For wine, targeting people with PhD will definitely help maximize sales:
For fruits, there is no huge difference between education levels.
Same observation for meat purchases:
And it’s complementary with our experiences. Fruits and meat are common needs for everyone regardless of their education levels.
Since we are done with our analysis, onward to clustering!
In this analysis, we delve into customer segmentation using three popular clustering methods: K-means, hierarchical clustering, and PAM. We will analyse spending on wines vs spending on meat products
K-means clustering is a popular method that partitions data into k clusters based on similarity.
Using fviz_nbclust function from factoextra package, we can see optimal cluster to use
features_for_clustering <- select(marketing_data, MntWines, MntFruits, MntMeatProducts, MntFishProducts, MntSweetProducts, MntGoldProds)
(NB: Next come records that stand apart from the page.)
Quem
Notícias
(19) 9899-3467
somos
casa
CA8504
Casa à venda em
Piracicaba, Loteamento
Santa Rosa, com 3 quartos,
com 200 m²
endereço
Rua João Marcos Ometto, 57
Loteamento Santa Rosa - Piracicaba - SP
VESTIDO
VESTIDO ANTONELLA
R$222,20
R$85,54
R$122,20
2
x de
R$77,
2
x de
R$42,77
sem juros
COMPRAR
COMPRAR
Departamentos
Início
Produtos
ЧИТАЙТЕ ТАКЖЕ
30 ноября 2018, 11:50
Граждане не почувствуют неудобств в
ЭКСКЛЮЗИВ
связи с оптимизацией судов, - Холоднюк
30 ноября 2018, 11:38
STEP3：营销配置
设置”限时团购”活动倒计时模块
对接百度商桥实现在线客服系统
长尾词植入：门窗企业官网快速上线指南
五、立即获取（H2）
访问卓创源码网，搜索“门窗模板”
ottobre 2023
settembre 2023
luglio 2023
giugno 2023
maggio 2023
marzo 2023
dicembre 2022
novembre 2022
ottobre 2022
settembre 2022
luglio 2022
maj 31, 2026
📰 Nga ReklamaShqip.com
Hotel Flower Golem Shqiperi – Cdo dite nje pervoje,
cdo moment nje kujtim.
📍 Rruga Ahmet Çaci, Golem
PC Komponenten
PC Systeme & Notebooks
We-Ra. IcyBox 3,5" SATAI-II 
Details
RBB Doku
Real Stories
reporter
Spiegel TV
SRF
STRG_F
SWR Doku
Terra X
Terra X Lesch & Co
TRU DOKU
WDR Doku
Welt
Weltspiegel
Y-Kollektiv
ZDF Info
fviz_nbclust(features_for_clustering, kmeans, method = "wss") +
geom_vline(xintercept = 3, linetype = 2)
Let’s apply K-means to our dataset with optimal number of clusters which
is three:
kmeans_model <- kmeans(features_for_clustering, centers = 3, nstart = 20)
marketing_data$Kmeans_Cluster <- as.factor(kmeans_model$cluster)
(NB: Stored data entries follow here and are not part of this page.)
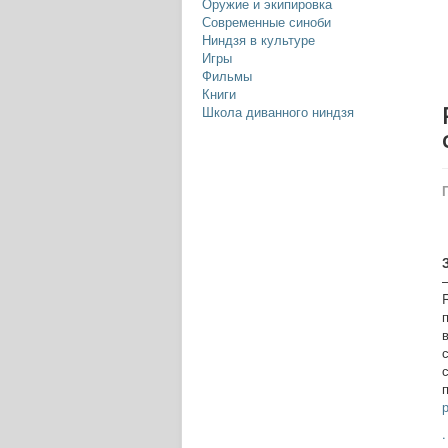
Оружие и экипировка
Современные синоби
Ниндзя в культуре
Игры
Фильмы
Книги
Школа диванного ниндзя
.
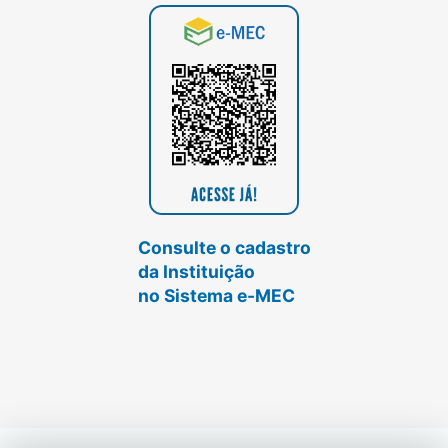
Consulte o cadastro
da Instituição
no Sistema e-MEC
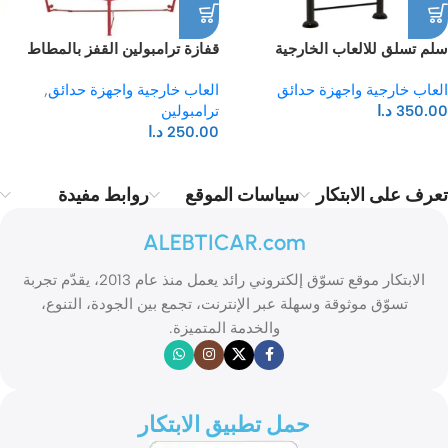
سلم تسلق للالعاب الخارجية
قفازة ترامبولين القفز بالمطاط
والحدائق
bungee jump
العاب خارجية واجهزة حدائق
العاب خارجية واجهزة حدائق
,
350.00
د.ا
ترامبولين
250.00
د.ا
تعرف على الابتكار
سياسات الموقع
روابط مفيدة
ALEBTICAR.com
الابتكار موقع تسوّق إلكتروني رائد يعمل منذ عام 2013، يقدّم تجربة
تسوّق موثوقة وسهلة عبر الإنترنت، تجمع بين الجودة، التنوع،
والخدمة المتميزة.
حمل تطبيق الابتكار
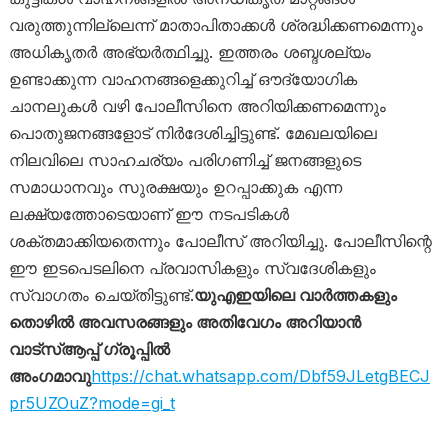
വരുത്തുന്നില്ലെന്ന് മാതാപിതാക്കൾ ശ്രദ്ധിക്കണമെന്നും
അധികൃതർ അഭ്യർത്ഥിച്ചു. ഇത്തരം ശബ്ദശല്യം
ഉണ്ടാക്കുന്ന വാഹനങ്ങളെക്കുറിച്ച് ഔദ്യോഗിക
ചാനലുകൾ വഴി പോലീസിനെ അറിയിക്കണമെന്നും
പൊതുജനങ്ങളോട് നിർദേശിച്ചിട്ടുണ്ട്. മേഖലയിലെ
നിലവിലെ സാഹചര്യം പരിഗണിച്ച് ജനങ്ങളുടെ
സമാധാനവും സുരക്ഷയും ഉറപ്പാക്കുക എന്ന
ലക്ഷ്യത്തോടെയാണ് ഈ നടപടികൾ
ശക്തമാക്കിയതെന്നും പോലീസ് അറിയിച്ചു. പോലീസിന്റെ
ഈ ഇടപെടലിനെ പ്രവാസികളും സ്വദേശികളും
സ്വാഗതം ചെയ്തിട്ടുണ്ട്.
യുഎഇയിലെ വാർത്തകളും
തൊഴിൽ അവസരങ്ങളും അതിവേഗം അറിയാൻ
വാട്സ്ആപ്പ് ഗ്രൂപ്പിൽ
അംഗമാവു
https://chat.whatsapp.com/Dbf59JLetgBECJ
pr5UZOuZ?mode=gi_t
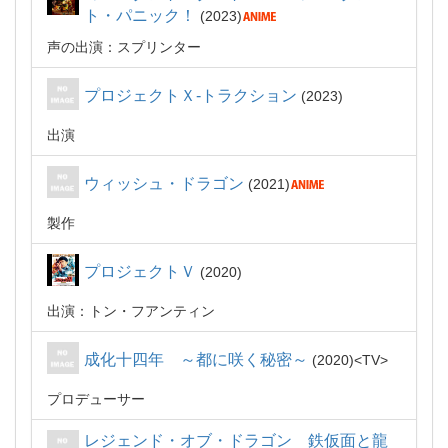
ト・パニック！
2023
声の出演：スプリンター
プロジェクトＸ-トラクション
2023
出演
ウィッシュ・ドラゴン
2021
製作
プロジェクトＶ
2020
出演：トン・フアンティン
成化十四年 ～都に咲く秘密～
2020
TV
プロデューサー
レジェンド・オブ・ドラゴン 鉄仮面と龍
ggplot(marketing_data, aes(x = MntWines, y = MntMeatProducts, color = Kmeans_Cluster)) +
geom_point() +
labs(title = "K-means Clustering", x = "Spending on Wines", y = "Spending on Meat Products", color = "Cluster")
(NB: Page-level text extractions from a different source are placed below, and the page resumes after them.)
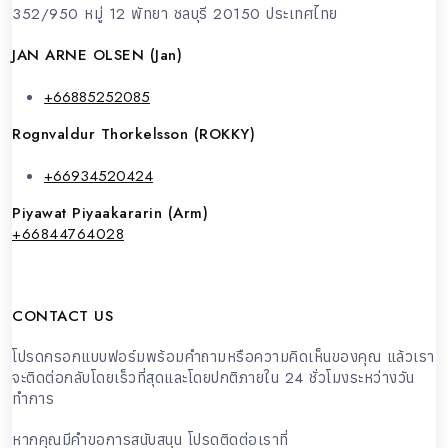
352/950 หมู่ 12 พัทยา ชลบุรี 20150 ประเทศไทย
JAN ARNE OLSEN (Jan)
+66885252085
Rognvaldur Thorkelsson (ROKKY)
+66934520424
Piyawat Piyaakararin (Arm)
+66844764028
CONTACT US
โปรดกรอกแบบฟอร์มพร้อมคำถามหรือความคิดเห็นของคุณ แล้วเรา
จะติดต่อกลับโดยเร็วที่สุดและโดยปกติภายใน 24 ชั่วโมงระหว่างวัน
ทำการ
หากคุณมีคำขอการสนับสนุน โปรดติดต่อเราที่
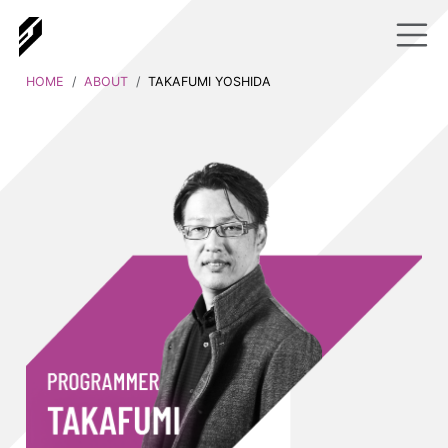
HOME
ABOUT
TAKAFUMI YOSHIDA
Hierarchical clustering builds a tree-like structure of clusters. We’ll use the Ward’s method because it makes clusters easy to differentiate:
hierarchical_model <- hclust(dist(features_for_clustering), method = "ward.D2")
hierarchical_clusters <- cutree(hierarchical_model, 3)
marketing_data$Hierarchical_Cluster <- as.factor(hierarchical_clusters)
ggplot(marketing_data, aes(x = MntWines, y = MntMeatProducts, color = Hierarchical_Cluster)) +
geom_point() +
labs(title = "Hierarchical Clustering", x = "Spending on Wines", y = "Spending on Meat Products", color = "Cluster")
PAM is a partitioning clustering algorithm similar to K-means but uses medoids instead of means.
# Select relevant features for PAM
features_for_pam <- select(marketing_data, MntWines, MntMeatProducts)
pam_model <- pam(features_for_pam, k = 3)
marketing_data$PAM_Cluster <- as.factor(pam_model$cluster)
Now,results!
With the clusters identified, businesses can now tailor marketing strategies to each segment. For example, high-spending clusters might be targeted with premium offers, while clusters showing low engagement might benefit from targeted promotions. Monitoring customer responses within each cluster can guide ongoing marketing efforts.